How could it be that a good God makes us wait? I think it boils down to a few things:
- Hope
I believe we’re meant to be a people filled with hope. To hope in Him, and not the next thing. Not the vacation or the promotion, but in God, and in a future glory where all will be satisfied. Every need met, every tear wiped, where rest and worship are plentiful. Paul says it best in Romans: “But hope that is seen is no hope at all. Who hopes for what they already have? But if we hope for what we do not yet have, we wait for it patiently.” And although Paul isn’t talking about the acquisition of things or success or status, I think he’s on to something with a unique joy and patience that comes from recognizing that one day our deepest desires and greatest hopes will be fulfilled, in Him.
- Dependence
The beauty, but also the difficulty of Christianity, is the choice to depend on God or self. Like a loving father longs for his child to come to him with their desires and struggles and passions, God wants us to be dependent on Him. And if we had all that we ever wanted apart from Him, then there’s no need for Him. He’ll provide for us, rest, wholeness, blessing, satisfaction, as we depend on Him. And in the middle of depending on Him, He will provide for us a peace that’s unmatched by things and titles and whatever else the world will offer.
- Trust
God’s timing is better than ours. It’s a fact. Sometimes that stings and sometimes that makes us want to rejoice. We can attribute all good to God, but we can’t attribute all hurt to him. The hurt we can attribute to Him though, we can trust is there because he is working all things together for good. We can know that one day all will be reconciled and well. In the meantime, we are free to trust in God and His ways.

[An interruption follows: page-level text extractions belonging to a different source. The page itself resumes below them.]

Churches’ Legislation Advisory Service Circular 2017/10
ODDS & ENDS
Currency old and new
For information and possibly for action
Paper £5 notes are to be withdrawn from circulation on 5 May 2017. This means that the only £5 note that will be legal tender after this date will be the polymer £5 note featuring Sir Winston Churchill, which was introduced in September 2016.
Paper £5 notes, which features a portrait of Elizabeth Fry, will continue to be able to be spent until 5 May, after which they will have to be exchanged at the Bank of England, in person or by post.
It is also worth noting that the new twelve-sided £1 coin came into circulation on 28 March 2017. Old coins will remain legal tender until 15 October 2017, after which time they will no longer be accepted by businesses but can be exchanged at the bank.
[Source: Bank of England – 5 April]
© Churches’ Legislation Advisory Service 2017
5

I wish I could tell you of all the ways that God has been faithful in my life. Not always in the way I had hoped or dreamed He’d be faithful, but in the way He has promised to be faithful.
A verse that reminds me of these things, a promise that I can cling to as I hope, depend, and trust in God is Hebrews 10:23 –
Let us hold fast the confession of our hope without wavering, for he who promised is faithful.
Through confusion and disappointment and anticipation, God has been faithful in my life. I hope, in your waiting, you can see and feel and know God’s faithfulness, and find gratitude.